## What you have to do
Give back, word for word, only the lines from the opening of the records through the one with "Provide information regarding". Pictures stay out.

▼

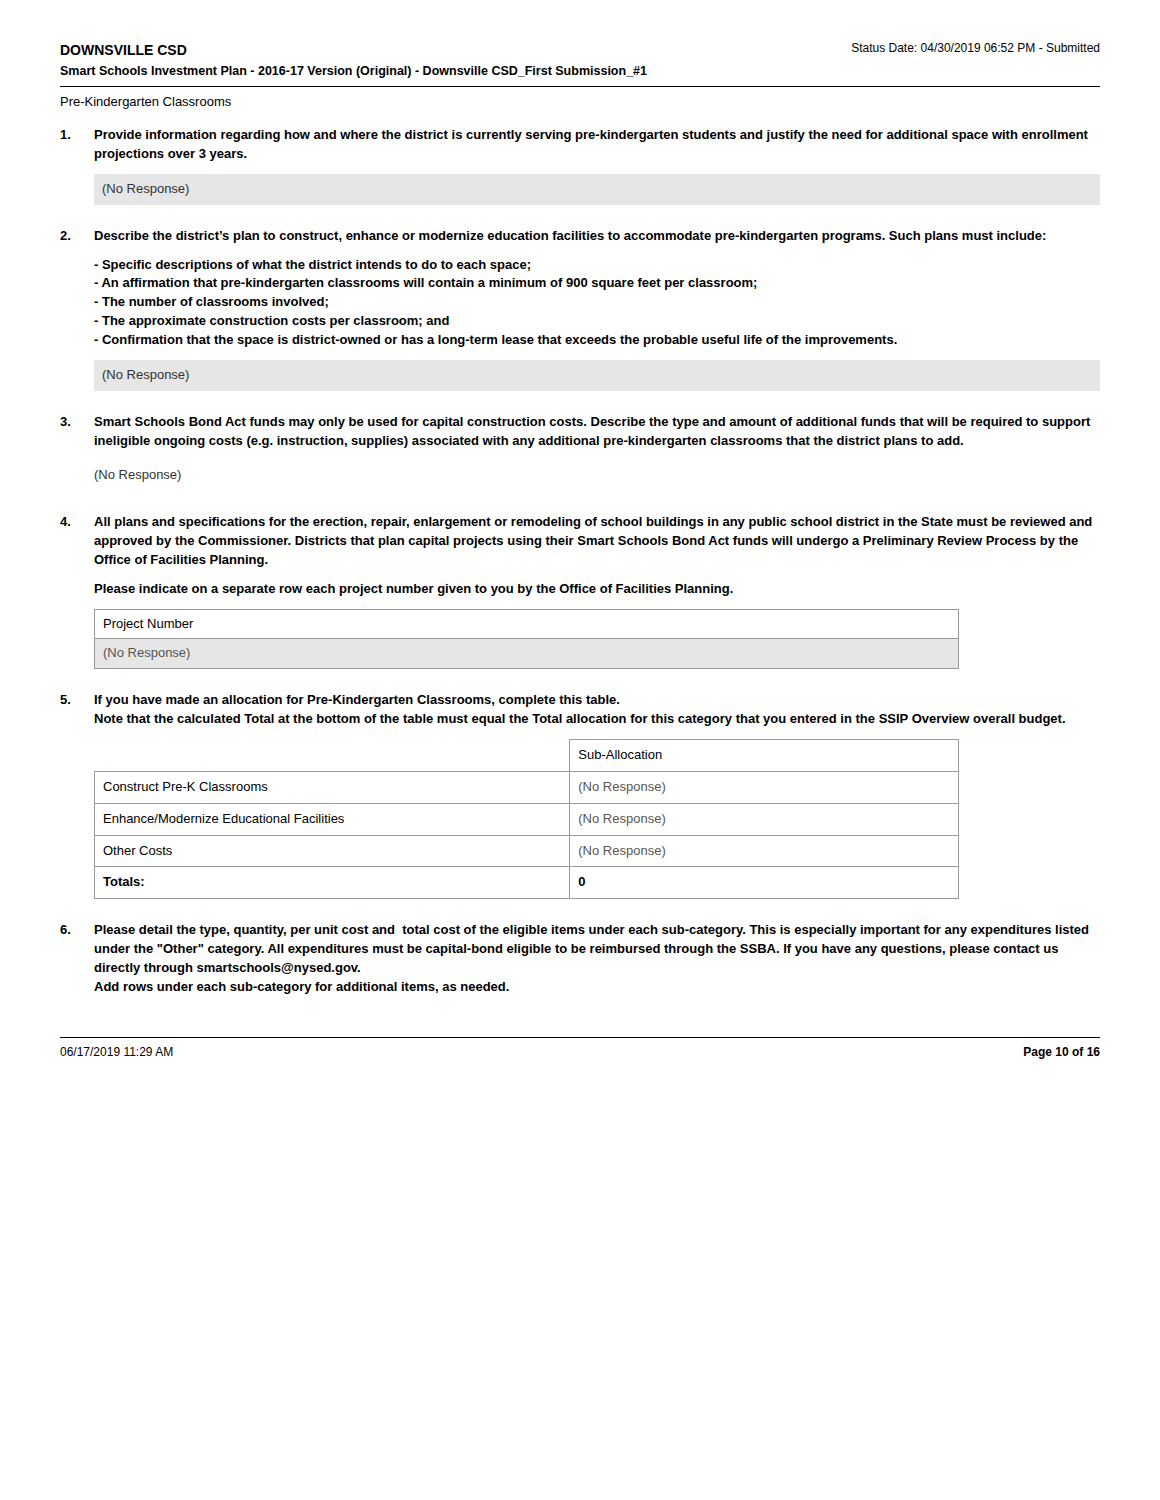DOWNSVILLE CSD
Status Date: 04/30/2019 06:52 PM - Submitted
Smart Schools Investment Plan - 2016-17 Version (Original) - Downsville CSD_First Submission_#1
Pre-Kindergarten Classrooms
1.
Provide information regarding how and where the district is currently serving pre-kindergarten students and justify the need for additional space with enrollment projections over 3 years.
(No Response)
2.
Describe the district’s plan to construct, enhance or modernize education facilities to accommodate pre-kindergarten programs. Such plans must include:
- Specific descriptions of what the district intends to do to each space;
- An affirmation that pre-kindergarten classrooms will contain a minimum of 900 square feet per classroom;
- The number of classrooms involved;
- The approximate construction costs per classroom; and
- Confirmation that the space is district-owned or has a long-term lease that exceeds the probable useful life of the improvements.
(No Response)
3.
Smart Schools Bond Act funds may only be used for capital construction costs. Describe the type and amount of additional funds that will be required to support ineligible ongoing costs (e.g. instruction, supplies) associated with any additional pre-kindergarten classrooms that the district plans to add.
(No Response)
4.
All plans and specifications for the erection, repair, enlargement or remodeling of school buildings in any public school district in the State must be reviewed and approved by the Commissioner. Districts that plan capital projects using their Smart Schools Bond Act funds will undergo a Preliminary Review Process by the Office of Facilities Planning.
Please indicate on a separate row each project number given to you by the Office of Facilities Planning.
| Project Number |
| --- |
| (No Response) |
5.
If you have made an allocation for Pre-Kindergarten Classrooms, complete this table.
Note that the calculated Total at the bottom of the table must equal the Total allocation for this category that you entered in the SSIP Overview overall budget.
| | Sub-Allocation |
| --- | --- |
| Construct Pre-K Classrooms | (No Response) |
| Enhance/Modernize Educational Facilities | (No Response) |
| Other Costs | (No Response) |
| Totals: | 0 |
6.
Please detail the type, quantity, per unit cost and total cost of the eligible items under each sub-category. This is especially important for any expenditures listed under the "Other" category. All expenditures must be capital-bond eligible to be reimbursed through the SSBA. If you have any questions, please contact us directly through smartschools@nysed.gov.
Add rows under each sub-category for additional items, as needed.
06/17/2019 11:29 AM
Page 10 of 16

▲

## Reply to the task
DOWNSVILLE CSD
Status Date: 04/30/2019 06:52 PM - Submitted
Smart Schools Investment Plan - 2016-17 Version (Original) - Downsville CSD_First Submission_#1
Pre-Kindergarten Classrooms
1.
Provide information regarding how and where the district is currently serving pre-kindergarten students and justify the need for additional space with enrollment projections over 3 years.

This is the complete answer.